A List…Of Things Left At Home:

1. Wallet. Luckily, I had five dollars in my bag, which meant I could still have lunch.

2. Friday Night Lights for Sam.

3. Homemade muffin baked by my RRHB.

4. TTC tokens. See above. Lunch cost $3.00, which means I’ve got two dollars and some pennies to take the subway home.

5. The part of my brain that remembers things. Even when set out the night before (see #2) so one wouldn’t forget them.

Canada Reads

Goodness, is it just me, or is the Canada Reads list this year somewhat uninspired? I love both Timothy Findley (and I count Not Wanted on the Voyage among my all-time favourite books) and Mavis Gallant, but I’d have to say that the majority of Canada may have already read both of those authors? For my money, I’d love to see Icefields win, as it’s the only title on the list that I read and thought, ‘now that’s an interesting choice.’ And, it’s not often that I link over to the Q&Q, but they’ve kind of hit the nail on the head with the opening sentence, “There’s a distinct last-century feel to the next Canada Reads lineup, which CBC Radio unveils today.”

Wonder

Right now, they’re playing some beautiful music on the CBC, something about the beginning of Advent, and I haven’t the faintest idea what the recording is. Not that it’s even that relevant, because the sky is clear from the 20th floor, and there are birds outside floating, as if to the music, with one soaring eagle (I think) who dove at just the right moment before the chorus came in and the pigeons scattered around. It’s almost as if the soundtrack from inside my earphones reached up and outside reminding me that life goes on every day in simply magical ways if I just take the time to look up from my desk.

#76 – Late Nights On Air

Elizabeth Hay’s lovely, Giller-winning novel took me quite some time to read. Set in Yellowknife in 1975, the novel follows a group of CBC radio people as they make their way through an informative part of their lives. Touched by the presence of two relative strangers, Dido from The Netherlands and Gwen from small-town Ontario (if I’m remembering correctly), the station’s manager, Harry, finds his life categorically changed from the moment he meets both women. Their presence in his life and at his station act as a kind of impetuous for change for many of the other people these two come into contact with, and in his own way, Harry falls for both, with differing results.
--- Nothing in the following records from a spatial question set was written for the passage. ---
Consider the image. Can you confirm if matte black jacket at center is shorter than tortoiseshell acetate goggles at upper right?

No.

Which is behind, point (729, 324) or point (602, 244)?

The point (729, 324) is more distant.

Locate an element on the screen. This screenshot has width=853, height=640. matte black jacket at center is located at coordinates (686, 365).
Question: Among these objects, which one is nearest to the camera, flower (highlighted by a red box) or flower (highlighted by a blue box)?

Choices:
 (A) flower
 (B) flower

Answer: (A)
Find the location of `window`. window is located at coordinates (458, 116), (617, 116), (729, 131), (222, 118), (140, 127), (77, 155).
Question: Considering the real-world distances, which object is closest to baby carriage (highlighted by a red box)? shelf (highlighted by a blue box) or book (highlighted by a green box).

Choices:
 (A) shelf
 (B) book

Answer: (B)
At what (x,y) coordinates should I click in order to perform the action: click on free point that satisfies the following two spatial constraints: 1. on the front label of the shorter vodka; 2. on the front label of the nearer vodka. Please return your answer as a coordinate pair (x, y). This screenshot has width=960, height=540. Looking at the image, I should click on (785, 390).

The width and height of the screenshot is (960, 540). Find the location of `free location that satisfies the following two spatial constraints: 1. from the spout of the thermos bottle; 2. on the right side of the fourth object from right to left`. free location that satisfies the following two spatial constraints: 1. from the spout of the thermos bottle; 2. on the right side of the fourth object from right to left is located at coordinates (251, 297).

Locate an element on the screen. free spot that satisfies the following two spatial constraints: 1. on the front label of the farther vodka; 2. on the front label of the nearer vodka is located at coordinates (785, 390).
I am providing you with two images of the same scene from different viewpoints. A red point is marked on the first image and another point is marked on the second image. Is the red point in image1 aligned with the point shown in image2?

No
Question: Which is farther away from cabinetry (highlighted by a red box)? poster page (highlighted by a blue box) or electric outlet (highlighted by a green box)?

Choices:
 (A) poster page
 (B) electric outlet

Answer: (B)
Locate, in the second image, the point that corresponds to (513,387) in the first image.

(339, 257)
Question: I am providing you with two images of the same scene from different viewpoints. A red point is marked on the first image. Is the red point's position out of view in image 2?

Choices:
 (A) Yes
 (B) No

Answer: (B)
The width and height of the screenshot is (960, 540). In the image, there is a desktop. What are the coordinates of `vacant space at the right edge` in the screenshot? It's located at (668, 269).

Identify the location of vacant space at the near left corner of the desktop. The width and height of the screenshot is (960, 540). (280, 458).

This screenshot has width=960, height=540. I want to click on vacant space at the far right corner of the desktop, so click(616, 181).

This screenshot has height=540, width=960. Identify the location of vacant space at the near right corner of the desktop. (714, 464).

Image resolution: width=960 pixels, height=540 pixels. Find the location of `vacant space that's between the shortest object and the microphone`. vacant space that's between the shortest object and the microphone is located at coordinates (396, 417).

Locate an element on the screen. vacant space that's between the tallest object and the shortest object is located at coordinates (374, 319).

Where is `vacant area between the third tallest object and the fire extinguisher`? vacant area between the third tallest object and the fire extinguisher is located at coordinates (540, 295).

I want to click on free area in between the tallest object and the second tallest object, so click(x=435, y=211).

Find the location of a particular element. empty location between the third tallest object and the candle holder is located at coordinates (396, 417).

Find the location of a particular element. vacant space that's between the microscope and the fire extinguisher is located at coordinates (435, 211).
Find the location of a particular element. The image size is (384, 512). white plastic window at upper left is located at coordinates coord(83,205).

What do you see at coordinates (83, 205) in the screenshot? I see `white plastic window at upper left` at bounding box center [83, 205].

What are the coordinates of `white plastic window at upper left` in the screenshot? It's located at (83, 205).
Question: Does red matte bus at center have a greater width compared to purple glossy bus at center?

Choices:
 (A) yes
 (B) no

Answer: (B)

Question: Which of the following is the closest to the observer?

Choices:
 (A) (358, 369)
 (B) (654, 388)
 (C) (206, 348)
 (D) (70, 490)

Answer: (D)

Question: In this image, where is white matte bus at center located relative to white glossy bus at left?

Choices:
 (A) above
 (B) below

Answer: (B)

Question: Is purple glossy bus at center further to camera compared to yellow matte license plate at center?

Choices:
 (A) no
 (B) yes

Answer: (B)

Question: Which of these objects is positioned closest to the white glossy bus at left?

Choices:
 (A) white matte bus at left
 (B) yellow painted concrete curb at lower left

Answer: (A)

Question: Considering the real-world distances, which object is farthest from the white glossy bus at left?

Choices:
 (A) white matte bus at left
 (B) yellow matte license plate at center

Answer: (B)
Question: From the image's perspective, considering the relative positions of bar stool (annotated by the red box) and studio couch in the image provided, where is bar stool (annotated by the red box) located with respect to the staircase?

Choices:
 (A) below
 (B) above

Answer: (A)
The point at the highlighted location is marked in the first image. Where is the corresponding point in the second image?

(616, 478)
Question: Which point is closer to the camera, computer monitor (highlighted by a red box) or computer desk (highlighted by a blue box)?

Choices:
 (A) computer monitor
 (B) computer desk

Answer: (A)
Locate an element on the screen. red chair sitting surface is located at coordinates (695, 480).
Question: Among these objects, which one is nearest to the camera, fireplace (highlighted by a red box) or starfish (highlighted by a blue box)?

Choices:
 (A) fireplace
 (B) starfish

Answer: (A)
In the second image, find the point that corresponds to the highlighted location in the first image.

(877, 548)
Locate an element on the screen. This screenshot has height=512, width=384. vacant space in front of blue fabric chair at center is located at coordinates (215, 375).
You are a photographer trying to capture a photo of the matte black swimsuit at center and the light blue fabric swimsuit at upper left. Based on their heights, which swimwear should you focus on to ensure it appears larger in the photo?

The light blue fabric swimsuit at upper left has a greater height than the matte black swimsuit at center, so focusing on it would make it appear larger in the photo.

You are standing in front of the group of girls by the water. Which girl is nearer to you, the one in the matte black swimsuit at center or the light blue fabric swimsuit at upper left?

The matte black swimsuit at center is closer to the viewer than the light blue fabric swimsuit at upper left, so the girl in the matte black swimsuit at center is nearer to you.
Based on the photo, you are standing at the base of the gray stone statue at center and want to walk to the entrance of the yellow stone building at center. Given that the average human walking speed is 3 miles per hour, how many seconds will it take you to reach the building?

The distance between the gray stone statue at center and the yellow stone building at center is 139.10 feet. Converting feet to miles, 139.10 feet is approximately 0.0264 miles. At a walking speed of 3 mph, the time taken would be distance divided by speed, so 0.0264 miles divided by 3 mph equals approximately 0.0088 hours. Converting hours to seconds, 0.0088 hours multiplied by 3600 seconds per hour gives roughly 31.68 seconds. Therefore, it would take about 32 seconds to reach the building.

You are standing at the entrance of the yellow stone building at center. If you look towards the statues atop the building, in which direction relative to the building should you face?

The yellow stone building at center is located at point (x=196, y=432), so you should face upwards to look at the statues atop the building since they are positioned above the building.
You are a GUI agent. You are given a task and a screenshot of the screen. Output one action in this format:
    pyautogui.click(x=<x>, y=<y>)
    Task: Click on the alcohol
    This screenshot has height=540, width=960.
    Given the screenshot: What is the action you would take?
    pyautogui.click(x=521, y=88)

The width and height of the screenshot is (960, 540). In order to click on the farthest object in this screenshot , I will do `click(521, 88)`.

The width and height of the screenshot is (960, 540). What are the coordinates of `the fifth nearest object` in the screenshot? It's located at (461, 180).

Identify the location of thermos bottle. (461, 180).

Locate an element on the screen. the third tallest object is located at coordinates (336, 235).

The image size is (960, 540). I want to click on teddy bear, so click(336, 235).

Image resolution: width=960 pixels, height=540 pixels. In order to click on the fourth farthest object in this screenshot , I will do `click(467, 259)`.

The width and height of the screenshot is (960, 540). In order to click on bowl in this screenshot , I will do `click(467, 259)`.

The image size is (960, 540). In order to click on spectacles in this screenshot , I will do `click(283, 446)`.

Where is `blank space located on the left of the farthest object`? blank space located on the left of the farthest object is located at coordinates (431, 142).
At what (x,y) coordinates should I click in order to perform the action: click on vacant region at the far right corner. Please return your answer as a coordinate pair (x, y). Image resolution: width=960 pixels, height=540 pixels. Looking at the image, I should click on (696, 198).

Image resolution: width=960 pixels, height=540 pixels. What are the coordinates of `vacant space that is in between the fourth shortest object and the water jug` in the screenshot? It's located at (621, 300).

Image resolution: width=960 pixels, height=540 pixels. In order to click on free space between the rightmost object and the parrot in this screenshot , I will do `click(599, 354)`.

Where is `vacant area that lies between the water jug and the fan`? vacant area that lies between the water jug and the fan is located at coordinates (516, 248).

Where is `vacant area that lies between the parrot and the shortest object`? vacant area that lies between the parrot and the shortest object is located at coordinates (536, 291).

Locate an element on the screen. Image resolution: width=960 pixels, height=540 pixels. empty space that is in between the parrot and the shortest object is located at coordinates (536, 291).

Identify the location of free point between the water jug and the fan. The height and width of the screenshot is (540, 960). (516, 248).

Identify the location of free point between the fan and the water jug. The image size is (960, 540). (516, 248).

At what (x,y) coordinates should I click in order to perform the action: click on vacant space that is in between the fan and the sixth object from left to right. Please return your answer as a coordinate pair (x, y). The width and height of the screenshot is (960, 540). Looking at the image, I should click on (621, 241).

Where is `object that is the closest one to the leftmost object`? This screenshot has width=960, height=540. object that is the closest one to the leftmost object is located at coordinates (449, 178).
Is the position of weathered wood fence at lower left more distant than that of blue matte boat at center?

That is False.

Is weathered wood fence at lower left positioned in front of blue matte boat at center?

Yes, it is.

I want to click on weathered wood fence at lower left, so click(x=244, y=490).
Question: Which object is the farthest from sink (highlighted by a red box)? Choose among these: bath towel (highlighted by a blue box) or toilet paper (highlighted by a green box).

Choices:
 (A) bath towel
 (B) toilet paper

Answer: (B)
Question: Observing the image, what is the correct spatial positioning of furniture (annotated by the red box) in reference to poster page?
As the novel drifts in and out of the lives of the various characters, you can tell that Hay feels out each and every one with an intensity that can do nothing except inform the story. As the life in the station exists both on and off the air, it becomes apparent that each person in her narrative has come north and stayed for different reasons. There’s something so subtle about Hay’s writing, and about this story in general, that builds up over the time spent engrossed in the book.

And when the four main characters, Gwen, Harry, Ralph and Eleanor, set off into The Barrens for a trip of a lifetime, you know that they’ll come back changed. It’s a novel about that moment in life that you only realize later has come to define your entire life. While all the characters are too close for this to become clear, the narrator gives little hints throughout the text (meant to serve maybe as suspense; in my opinion not entirely necessary), and on the whole it works well structurally.

While I haven’t read many of the other shortlisted titles (just two Effigy and Divisdero), I do think that Hay’s novel has the scope, the emotion, and the heartbreak to be a novel deserving of the prize. I adored Garbo Laughs, and I felt this novel taught me many things, not only about life north of sixty, but also about the idea of radio, the importance of it in the lives of these characters, how sometimes a career isn’t necessarily built but its found, and that love can move in many forms within a person’s heart.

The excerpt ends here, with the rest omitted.